_Provided passage_
-----

Artificial Intelligence (AI) has exploded in recent years, powering everything from chatbots and recommendation engines to image generators and autonomous agents.
But if you’re just starting out, the jargon can feel overwhelming.
Terms like transformers, embeddings, RAG, and fine-tuning pop up everywhere.
This guide breaks down 20 fundamental AI concepts in plain language.
1. Large Language Models (LLMs)
At the core of today’s AI revolution are LLMs like GPT, Claude, and Llama.
They’re essentially giant neural networks trained to predict the next word.
Input: “All that glitters…”
Output: “…is not gold.”
That simple predictive mechanism unlocks surprising intelligence.
2. Tokenization
Before text can be fed into a model, it’s chopped into tokens (small chunks of text).
Example: “dancing” → [“danc”, “ing”]
This allows the model to work with language at a granular, structured level.
3. Vectors (Embeddings)
Models convert tokens into vectors, numerical points in multi-dimensional space.
Words with similar meanings end up close together.
- “happy” sits near “joy”
- “sad” is further away
This is how AI “understands” meaning.
4. Memory
Memory lets LLMs retain information from past interactions.
It helps them remember context, preferences, or facts across conversations.
This makes AI more personal and consistent over time.

-----

_Work order 1_
From the AI concepts guide, extract the passage that begins at the words "Models convert tokens" and stops after the words "consistent over time.".
_Work order 2_
According to the AI concepts guide, what are large language models trained to predict?
_Work order 3_
Summarize the AI concepts guide in two sentences.

_Data for analysis_
-----

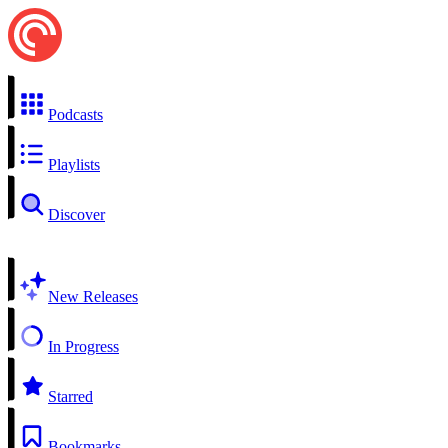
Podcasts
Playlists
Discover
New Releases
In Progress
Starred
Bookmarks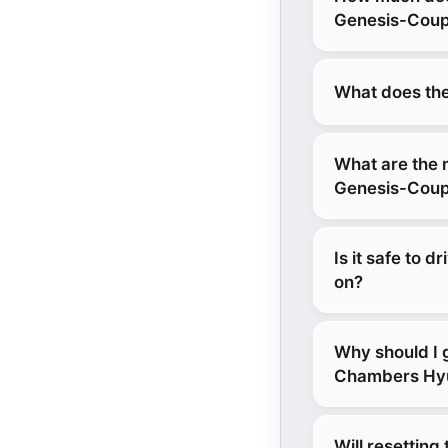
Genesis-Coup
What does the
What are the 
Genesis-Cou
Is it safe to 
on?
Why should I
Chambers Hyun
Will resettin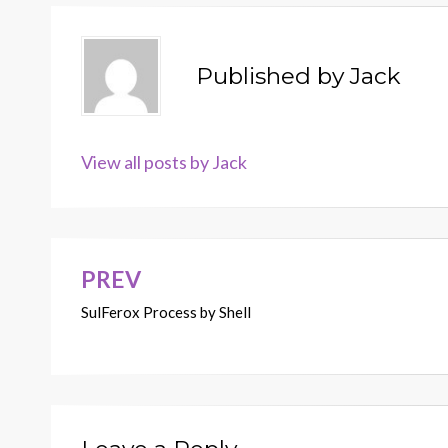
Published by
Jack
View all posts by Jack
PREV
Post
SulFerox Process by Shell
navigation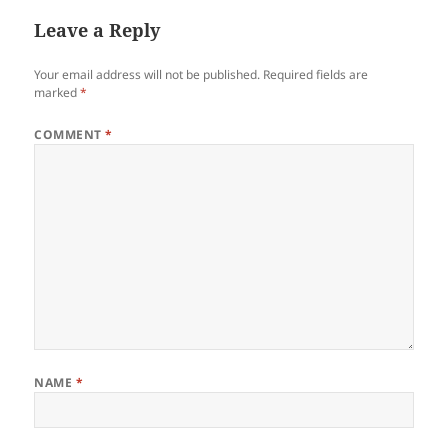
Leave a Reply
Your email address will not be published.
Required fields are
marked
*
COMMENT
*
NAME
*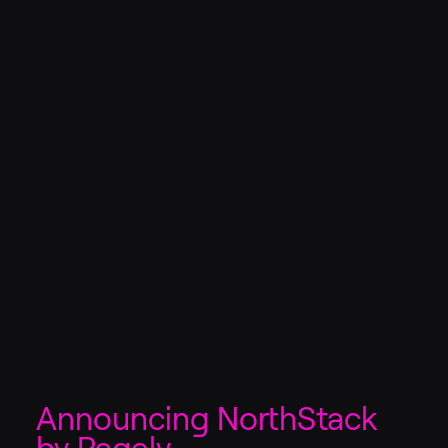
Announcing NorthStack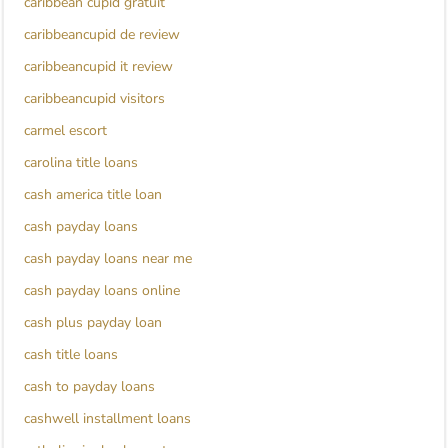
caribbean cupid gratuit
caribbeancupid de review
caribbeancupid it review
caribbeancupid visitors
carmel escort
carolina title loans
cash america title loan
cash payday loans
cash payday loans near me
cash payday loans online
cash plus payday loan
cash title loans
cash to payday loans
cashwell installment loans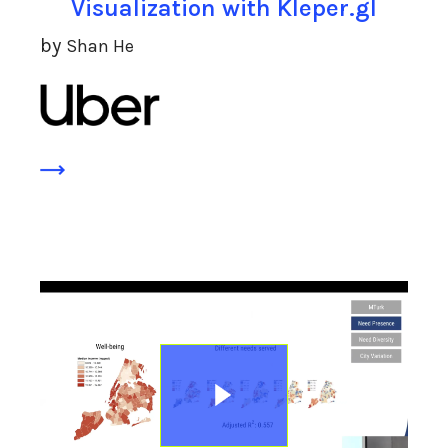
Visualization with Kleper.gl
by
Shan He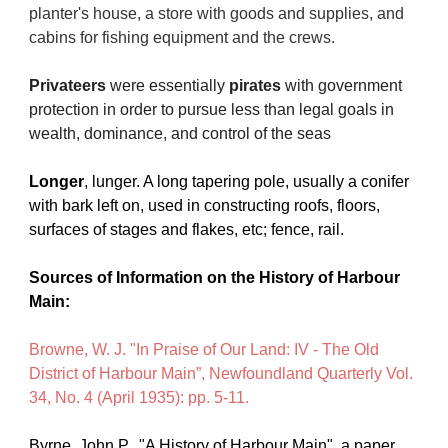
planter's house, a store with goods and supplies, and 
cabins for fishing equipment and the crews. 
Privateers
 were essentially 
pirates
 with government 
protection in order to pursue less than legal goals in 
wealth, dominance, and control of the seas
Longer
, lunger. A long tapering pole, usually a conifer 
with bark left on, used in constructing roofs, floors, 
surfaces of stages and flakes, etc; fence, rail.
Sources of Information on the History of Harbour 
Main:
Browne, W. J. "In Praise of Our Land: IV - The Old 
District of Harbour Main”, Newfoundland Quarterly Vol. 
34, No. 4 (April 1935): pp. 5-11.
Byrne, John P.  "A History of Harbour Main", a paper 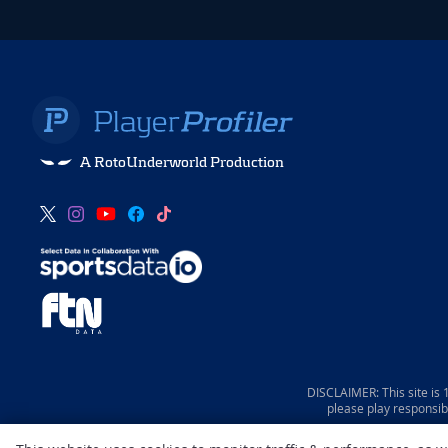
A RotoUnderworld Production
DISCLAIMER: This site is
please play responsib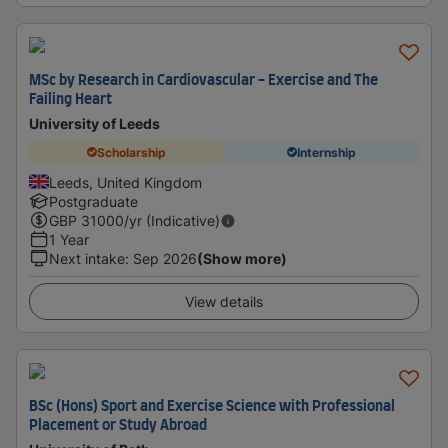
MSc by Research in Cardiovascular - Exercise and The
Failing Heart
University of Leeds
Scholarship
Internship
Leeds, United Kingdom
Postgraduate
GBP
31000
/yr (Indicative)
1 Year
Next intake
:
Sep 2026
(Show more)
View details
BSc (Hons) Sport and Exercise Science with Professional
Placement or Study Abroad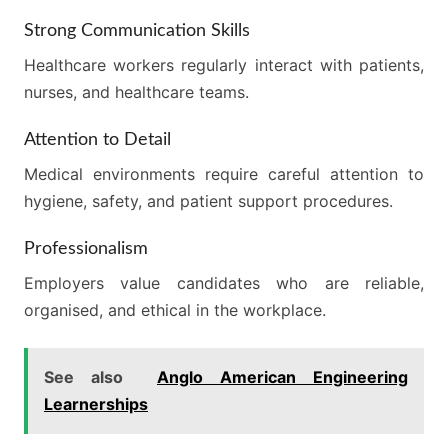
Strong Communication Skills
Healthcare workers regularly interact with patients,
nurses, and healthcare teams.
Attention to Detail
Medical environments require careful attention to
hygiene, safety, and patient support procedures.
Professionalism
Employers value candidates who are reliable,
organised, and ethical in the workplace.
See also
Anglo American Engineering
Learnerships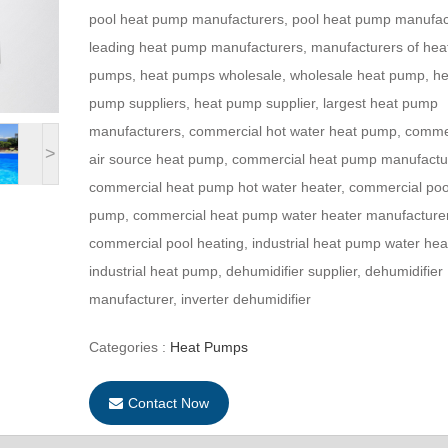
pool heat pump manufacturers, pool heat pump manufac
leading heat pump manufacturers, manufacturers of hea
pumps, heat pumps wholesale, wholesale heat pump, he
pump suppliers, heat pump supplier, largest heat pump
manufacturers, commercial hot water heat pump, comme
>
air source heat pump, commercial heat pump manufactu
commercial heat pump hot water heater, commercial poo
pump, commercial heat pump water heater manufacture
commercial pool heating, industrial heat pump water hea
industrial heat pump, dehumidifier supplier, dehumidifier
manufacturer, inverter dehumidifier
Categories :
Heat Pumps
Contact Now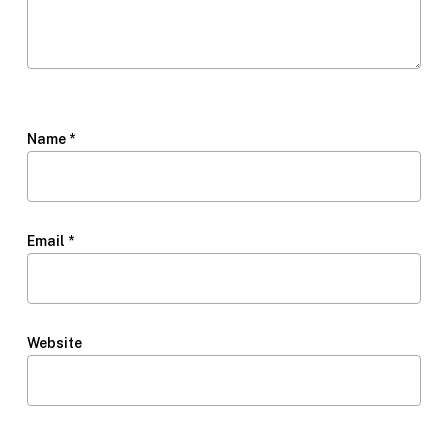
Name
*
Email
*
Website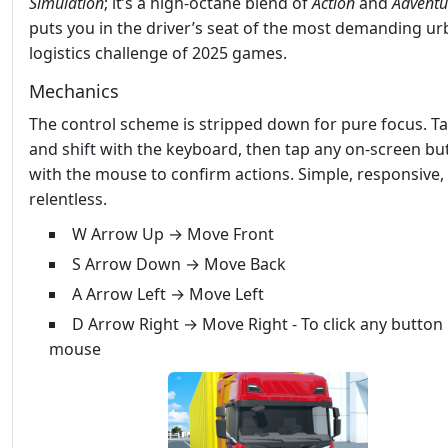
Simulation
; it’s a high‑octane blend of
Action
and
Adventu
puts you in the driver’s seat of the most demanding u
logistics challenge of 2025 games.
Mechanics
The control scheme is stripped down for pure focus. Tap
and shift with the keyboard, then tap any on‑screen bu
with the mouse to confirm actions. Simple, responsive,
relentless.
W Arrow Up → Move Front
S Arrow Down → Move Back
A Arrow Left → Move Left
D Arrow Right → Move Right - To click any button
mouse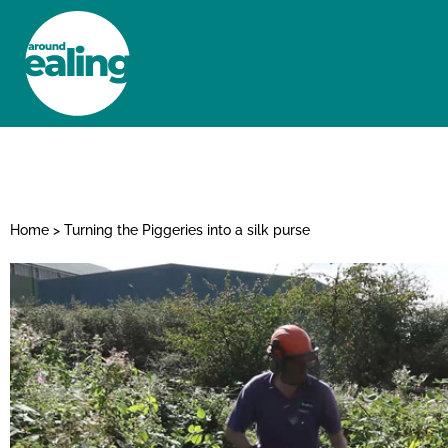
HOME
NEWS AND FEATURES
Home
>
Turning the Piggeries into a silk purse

-----

_Task response 1_
Models convert tokens into vectors, numerical points in multi-dimensional space.
Words with similar meanings end up close together.
- “happy” sits near “joy”
- “sad” is further away
This is how AI “understands” meaning.
4. Memory
Memory lets LLMs retain information from past interactions.
It helps them remember context, preferences, or facts across conversations.
This makes AI more personal and consistent over time.

_Task response 2_
The next word.

_Task response 3_
The guide explains fundamental AI concepts in plain language for beginners overwhelmed by the jargon. It describes large language models as giant neural networks trained to predict the next word, tokenization as chopping text into small chunks, embeddings as vectors that place words with similar meanings close together, and memory as a way for models to retain information across conversations.